Martes, 16 de marzo de 2010 | Hoy
Por Washington Uranga
La decisión de Ariel Alvarez Valdés de abandonar su condición de sacerdote católico no es otra cosa que el final de una larga historia de desencuentros entre el biblista y el poder eclesiástico. Lo que se discute, más allá de las cuestiones científicas que encierra el estudio de la Biblia, es quién tiene el poder en la Iglesia para interpretar los libros sagrados. Y ese poder, ciertamente, no emana del conocimiento científico, sino que radica en quienes controlan los resortes institucionales. De acuerdo con la concepción eclesiástica hegemónica, reforzada durante el gobierno pastoral de Benedicto XVI, no existe libertad en la Iglesia Católica para la interpretación de los textos bíblicos por fuera de los parámetros que fija la institución.
Pero ciertamente lo que más molesta a las autoridades eclesiásticas –desde el Vaticano hasta las locales– es que el biblista Alvarez Valdés haya avanzado en el campo de la divulgación popular, introduciendo en ese ámbito “afirmaciones problemáticas” que, a juicio de los obispos, causan “perplejidad” en la feligresía. Se podría decir que la institución eclesiástica, y los obispos en primer lugar, descreen de la madurez y de la capacidad de sus fieles para sacar sus propias conclusiones frente a interpretaciones y estudios exegéticos que salen de los cánones habituales y considerados ortodoxos.
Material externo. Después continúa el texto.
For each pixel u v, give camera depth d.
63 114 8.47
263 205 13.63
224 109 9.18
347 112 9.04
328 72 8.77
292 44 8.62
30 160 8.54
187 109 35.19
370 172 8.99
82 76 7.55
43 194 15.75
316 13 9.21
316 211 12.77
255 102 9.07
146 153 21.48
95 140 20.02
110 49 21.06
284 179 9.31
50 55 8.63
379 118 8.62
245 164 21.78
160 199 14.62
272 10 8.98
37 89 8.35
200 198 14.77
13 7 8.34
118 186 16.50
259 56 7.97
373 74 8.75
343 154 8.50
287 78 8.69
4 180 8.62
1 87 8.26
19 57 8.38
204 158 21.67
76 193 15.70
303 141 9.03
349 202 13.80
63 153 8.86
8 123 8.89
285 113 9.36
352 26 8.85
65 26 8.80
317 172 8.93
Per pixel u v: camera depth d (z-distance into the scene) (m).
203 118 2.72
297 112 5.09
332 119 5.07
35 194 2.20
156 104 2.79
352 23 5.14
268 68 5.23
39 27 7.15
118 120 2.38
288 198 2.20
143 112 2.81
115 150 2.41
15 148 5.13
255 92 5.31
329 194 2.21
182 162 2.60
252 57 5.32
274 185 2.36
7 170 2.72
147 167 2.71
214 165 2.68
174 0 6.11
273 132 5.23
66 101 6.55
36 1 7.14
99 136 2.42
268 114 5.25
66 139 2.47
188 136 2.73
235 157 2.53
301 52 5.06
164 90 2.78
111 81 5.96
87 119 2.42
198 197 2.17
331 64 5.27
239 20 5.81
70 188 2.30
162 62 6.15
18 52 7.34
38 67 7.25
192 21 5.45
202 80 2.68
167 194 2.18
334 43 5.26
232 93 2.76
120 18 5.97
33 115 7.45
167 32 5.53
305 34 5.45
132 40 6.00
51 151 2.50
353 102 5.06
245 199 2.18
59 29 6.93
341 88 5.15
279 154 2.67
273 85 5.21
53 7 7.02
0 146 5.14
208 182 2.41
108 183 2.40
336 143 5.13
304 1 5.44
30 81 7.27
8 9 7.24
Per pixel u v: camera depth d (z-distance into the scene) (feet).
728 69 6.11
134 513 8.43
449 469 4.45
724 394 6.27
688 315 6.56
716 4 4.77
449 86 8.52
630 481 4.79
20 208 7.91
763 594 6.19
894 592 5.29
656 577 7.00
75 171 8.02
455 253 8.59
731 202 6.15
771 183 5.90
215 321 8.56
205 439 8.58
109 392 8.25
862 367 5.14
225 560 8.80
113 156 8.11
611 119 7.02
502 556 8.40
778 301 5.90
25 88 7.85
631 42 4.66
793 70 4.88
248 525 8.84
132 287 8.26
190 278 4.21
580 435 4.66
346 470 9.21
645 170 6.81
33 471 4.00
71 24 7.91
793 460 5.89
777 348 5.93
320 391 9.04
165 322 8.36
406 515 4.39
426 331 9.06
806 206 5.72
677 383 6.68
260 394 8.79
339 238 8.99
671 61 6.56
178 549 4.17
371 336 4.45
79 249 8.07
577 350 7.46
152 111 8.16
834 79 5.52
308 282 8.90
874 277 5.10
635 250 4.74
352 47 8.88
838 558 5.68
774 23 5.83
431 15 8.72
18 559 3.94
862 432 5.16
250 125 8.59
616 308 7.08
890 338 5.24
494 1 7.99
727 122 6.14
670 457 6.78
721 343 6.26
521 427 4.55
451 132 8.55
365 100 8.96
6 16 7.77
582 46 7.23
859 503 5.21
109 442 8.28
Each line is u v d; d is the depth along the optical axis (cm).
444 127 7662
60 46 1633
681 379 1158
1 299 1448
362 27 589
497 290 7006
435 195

Quienes se han mantenido firmes en sus convicciones y en la decisión de no desdecirse a pesar de las amonestaciones oficiales, sean estos teólogos o biblistas, han corrido la misma suerte del cura santiagueño: o se van, o los echan. Otros, en cambio, eligen el camino del silencio, la sumisión o la retractación, aun en contra de sus convicciones y para no verse marginados. Antes de tomar la decisión que ahora adoptó, Ariel Alvarez Valdés recorrió un largo camino de diálogos y negociaciones y también buscó, a través de la difusión de sus ideas, un respaldo exterior a la Iglesia y de sus colegas teólogos y biblistas. Ese apoyo no llegó o no fue suficiente contra el poder institucional que monopoliza la ortodoxia interpretativa de los textos bíblicos.